The DISTINCT keyword is often a question of debate. Many ask “how to do a distinct only on the first few columns of a select statement ?”. There is a fundamental flaw in this question, since DISTINCT is always applied to all columns in the SELECT. Let’s look at an example:
create table #JobHistory (
Title nvarchar(50),
FirstName nvarchar(50),
LastName nvarchar(50),
StartDate datetime,
EndDate datetime
)
Insert into #JobHistory (Title, FirstName, LastName, StartDate, EndDate)
Values
('Developer', 'Brian', 'Carter', '2002-02-02', '2004-04-04'),
('DBA', 'Brian', 'Carter', '2004-04-04', '2008-08-08'),
('Developer', 'Brian', 'Carter', '2008-08-08', '2010-10-10')

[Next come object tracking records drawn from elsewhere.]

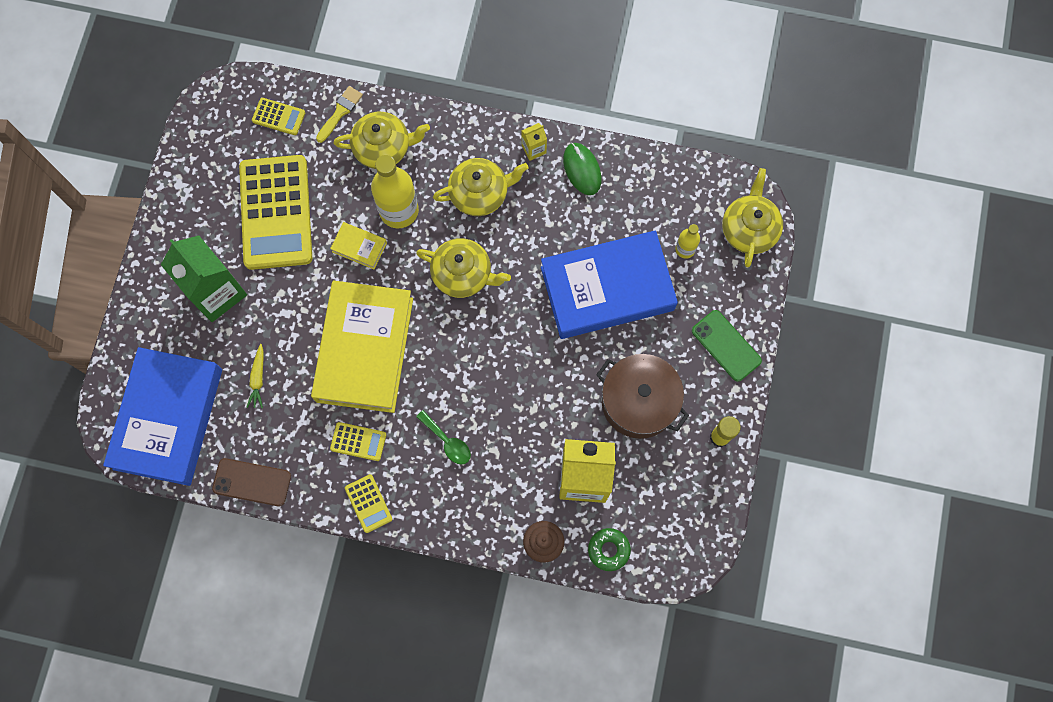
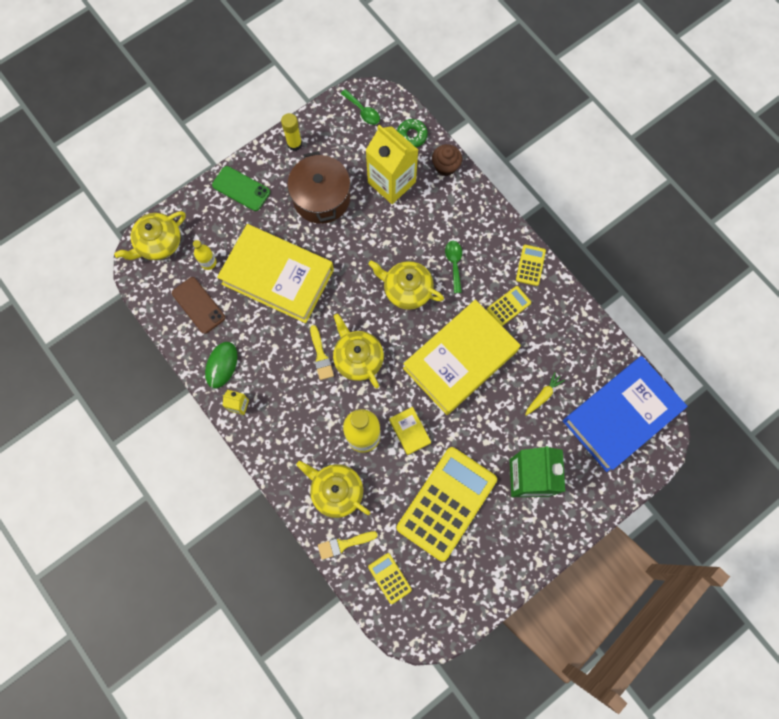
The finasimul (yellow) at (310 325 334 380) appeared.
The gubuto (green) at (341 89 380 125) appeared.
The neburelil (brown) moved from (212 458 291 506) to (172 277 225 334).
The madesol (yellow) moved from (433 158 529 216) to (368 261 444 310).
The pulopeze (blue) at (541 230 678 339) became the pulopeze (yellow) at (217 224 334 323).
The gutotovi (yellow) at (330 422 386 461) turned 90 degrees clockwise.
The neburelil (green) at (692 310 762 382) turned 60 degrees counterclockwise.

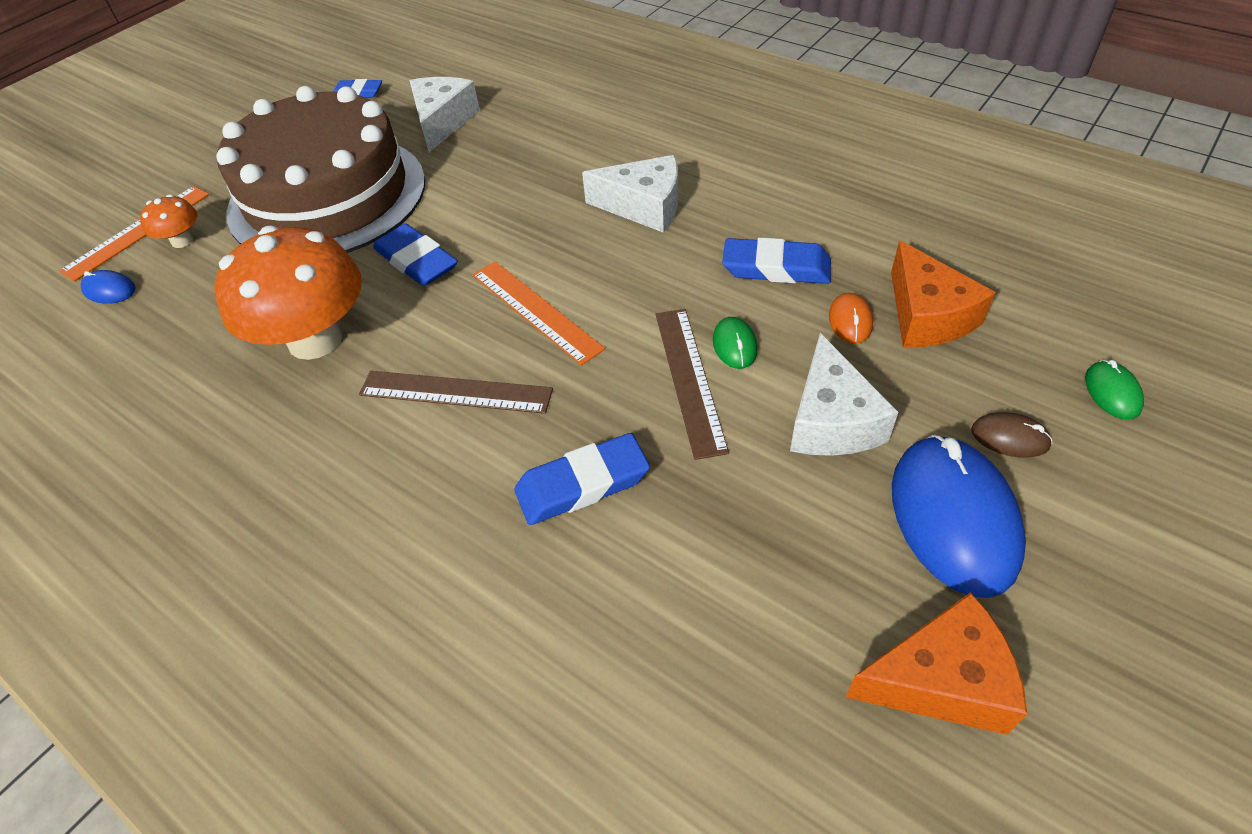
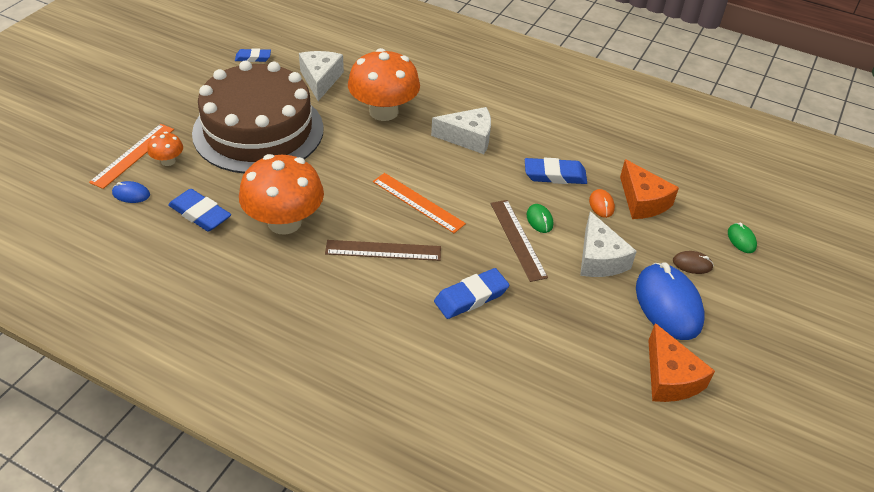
The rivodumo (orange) at (348 48 420 121) appeared.
The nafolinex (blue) moved from (373 224 458 286) to (168 189 231 232).
The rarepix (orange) at (846 592 1027 735) turned 90 degrees clockwise.

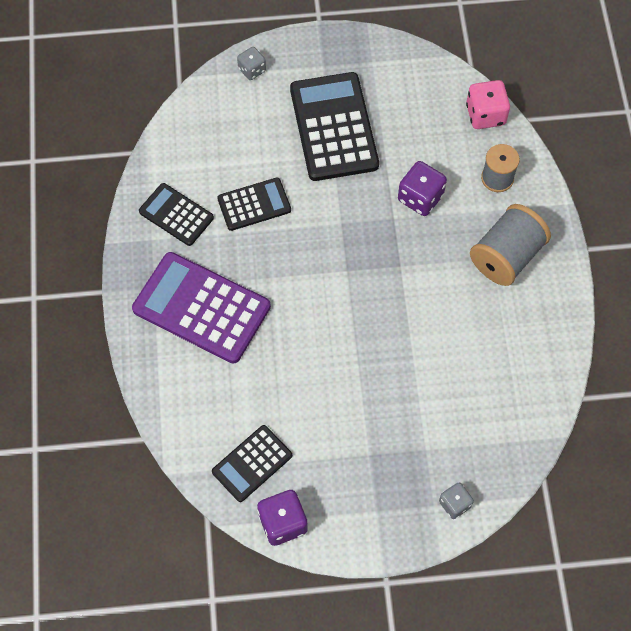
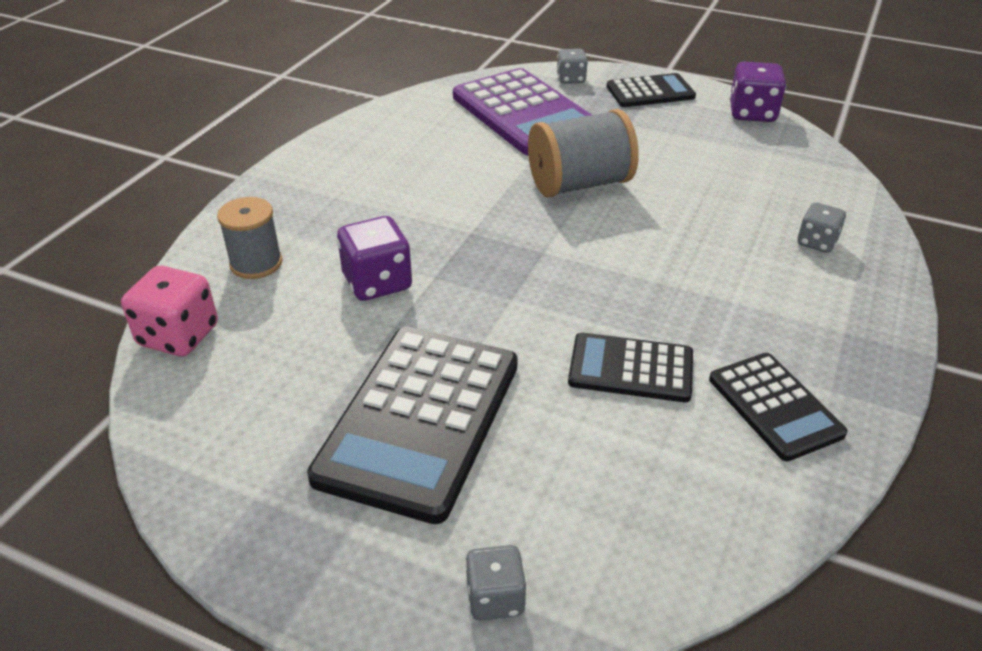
The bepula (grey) at (797 202 846 253) appeared.
The gutotovi (purple) moved from (132 252 271 363) to (453 68 592 156).
The gutotovi (black) moved from (212 425 292 502) to (607 73 696 107).
The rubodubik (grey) moved from (470 204 551 286) to (528 109 639 197).

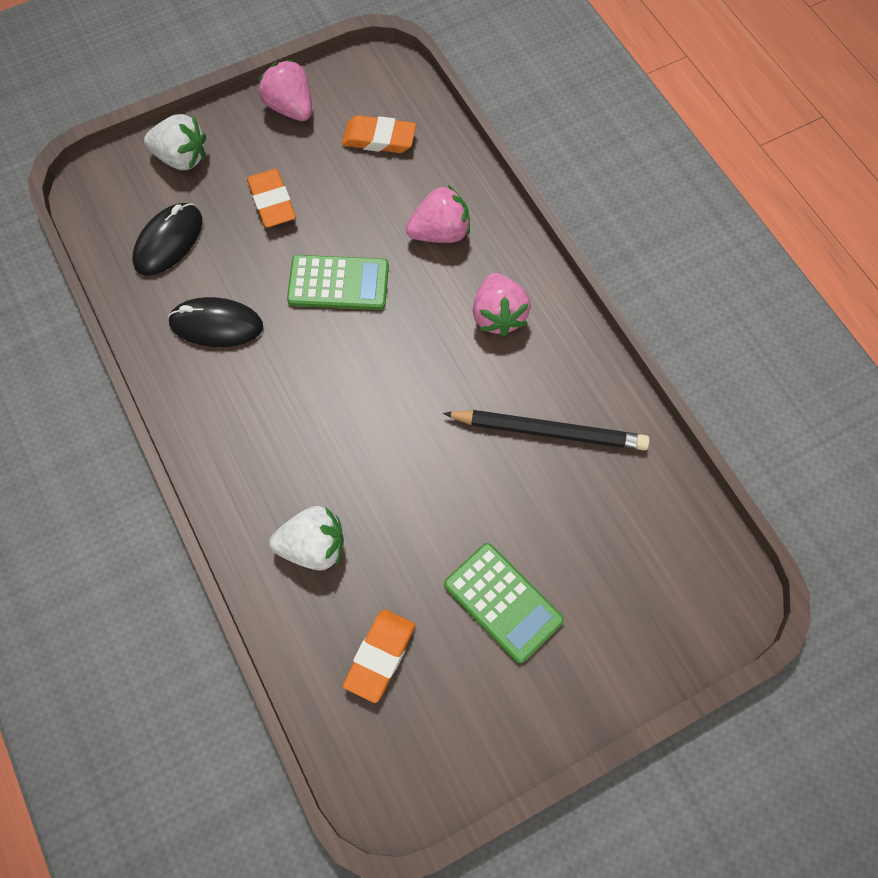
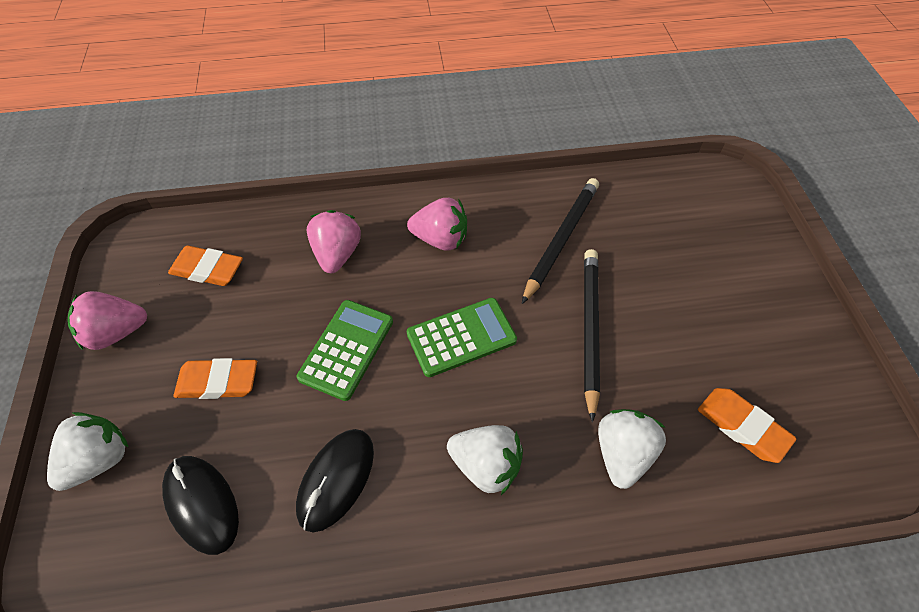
The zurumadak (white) at (447 425 523 495) appeared.
The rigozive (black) at (584 249 600 423) appeared.
The gutotovi (green) moved from (444 543 564 663) to (407 298 517 377).
The nafolinex (orange) at (342 115 416 153) turned 75 degrees clockwise.

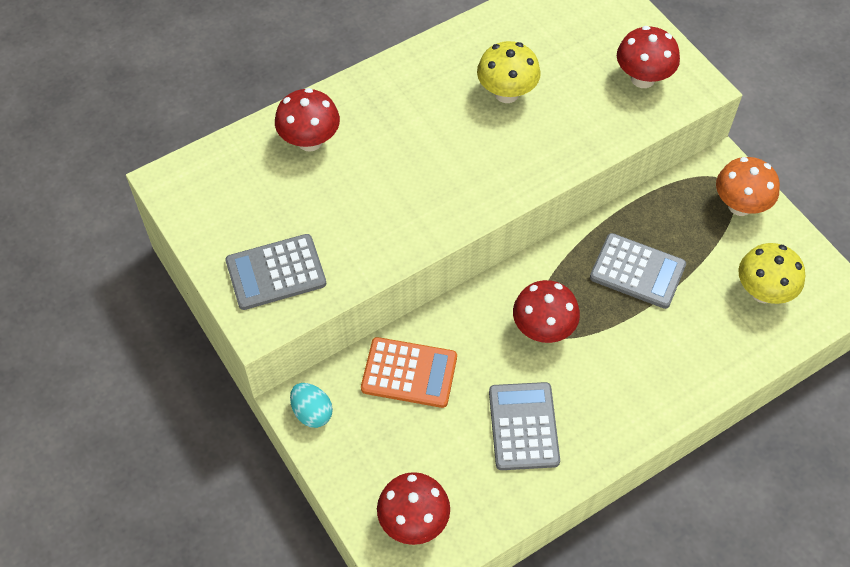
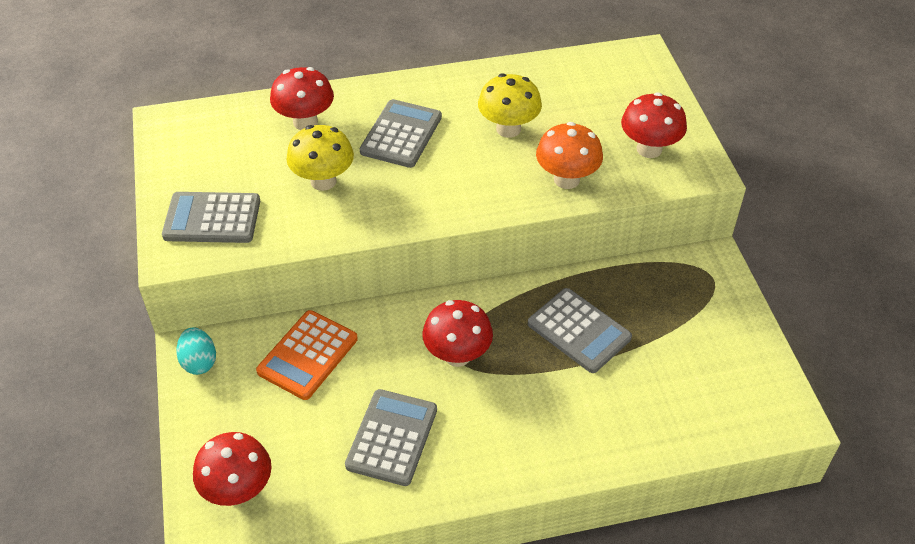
The gutotovi (grey) at (360 99 442 168) appeared.
The rivodumo (orange) moved from (716 157 780 216) to (536 122 603 189).
The rivodumo (yellow) moved from (738 243 805 304) to (286 125 354 191).
The gutotovi (orange) at (361 337 457 408) turned 90 degrees clockwise.

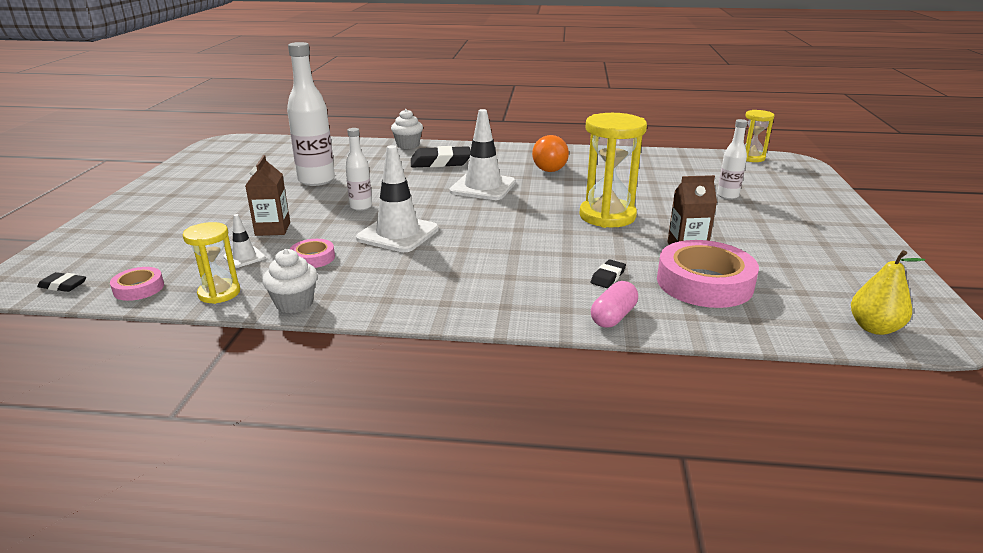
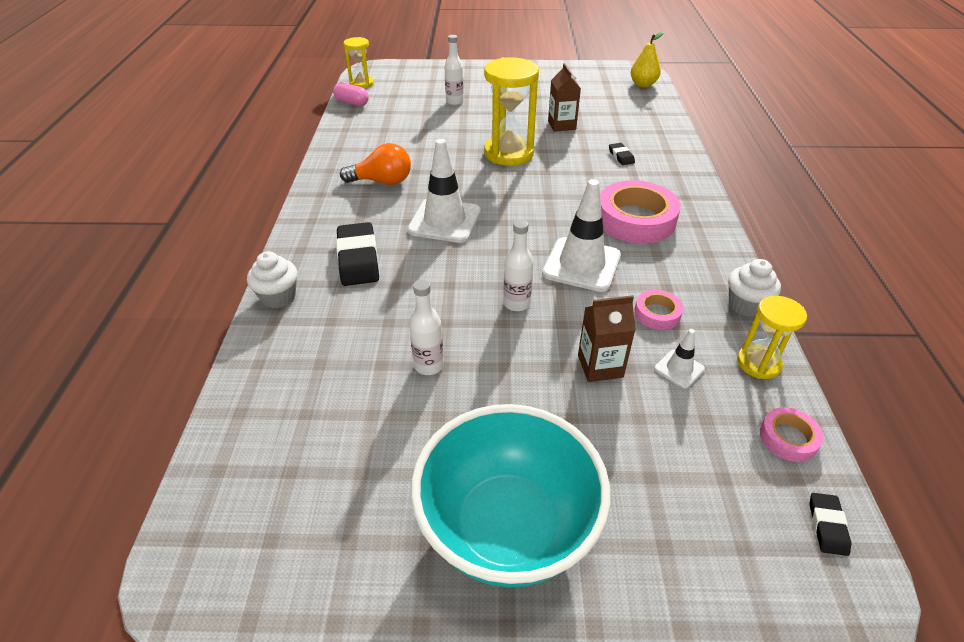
The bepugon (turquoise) at (411 404 611 587) appeared.
The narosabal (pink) moved from (591 281 638 328) to (333 82 369 106).
The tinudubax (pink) moved from (657 240 759 308) to (600 180 681 243).
The nafolinex (black) at (590 260 626 288) turned 45 degrees clockwise.
The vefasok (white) at (287 42 335 186) changed to 0.55 times the size.

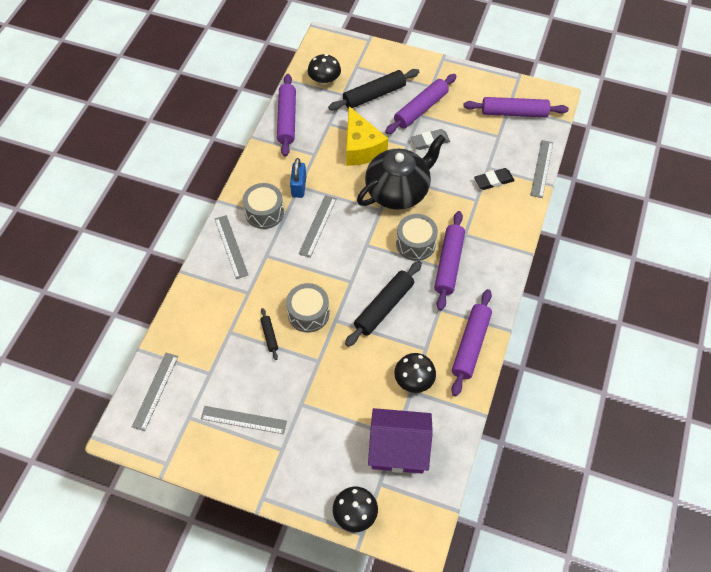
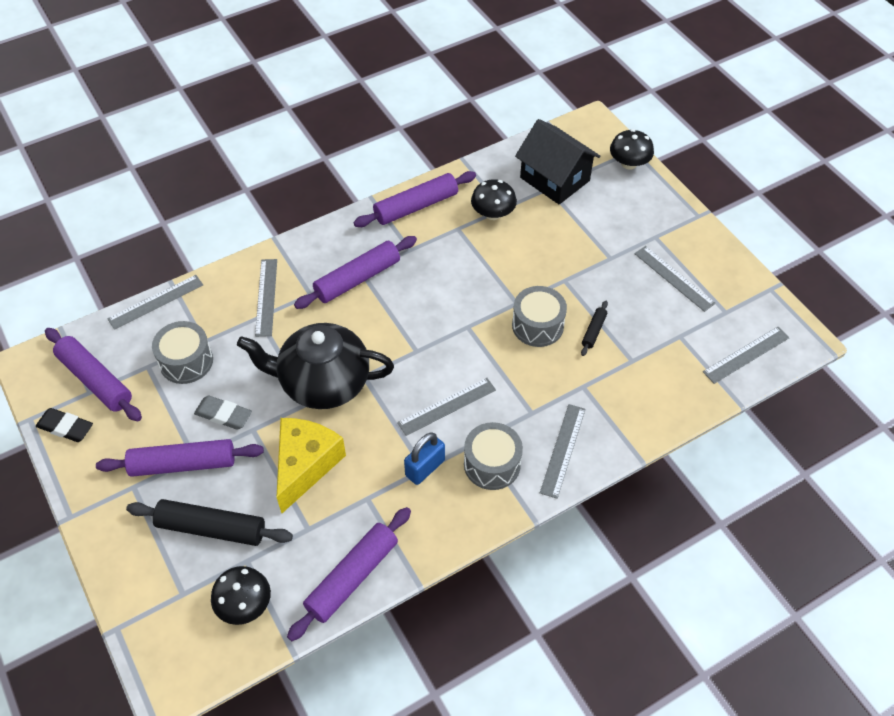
The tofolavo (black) at (345 261 422 347) disappeared.
The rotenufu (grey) at (255 259 277 337) appeared.
The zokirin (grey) moved from (396 214 438 261) to (152 321 213 384).
The nafolinex (black) moved from (474 168 515 190) to (36 408 93 442).
The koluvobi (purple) at (368 408 433 474) became the koluvobi (black) at (515 119 600 204).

SELECT Title, FirstName, LastName,
CONVERT(VARCHAR(10), StartDate, 111) AS StartDate,
CONVERT(VARCHAR(10), EndDate, 111) AS EndDate
FROM #JobHistory
The result, from SQL Server:
Title FirstName LastName StartDate EndDate
Developer Brian Carter 2002/02/02 2004/04/04
DBA Brian Carter 2004/04/04 2008/08/08
Developer Brian Carter 2008/08/08 2010/10/10
Often, what is needed is a list of distinct titles for a given person.
Let’s say we need a list:
Title FirstName LastName
Developer Brian Carter
DBA Brian Carter
The query would look like:
SELECT DISTINCT Title, FirstName, LastName
FROM #JobHistory
As you can see, the distinct was applied to all columns in the select.
The same result can be achieved by using GROUP BY as well:
SELECT Title, FirstName, LastName
FROM #JobHistory
GROUP BY Title, FirstName, LastName
The issue I have with Group By, is all columns in the Select must be listed (or use aggregate function like MAX, MIN, SUM, …). This subject is very interesting. I found another good write up on Jeffs blog.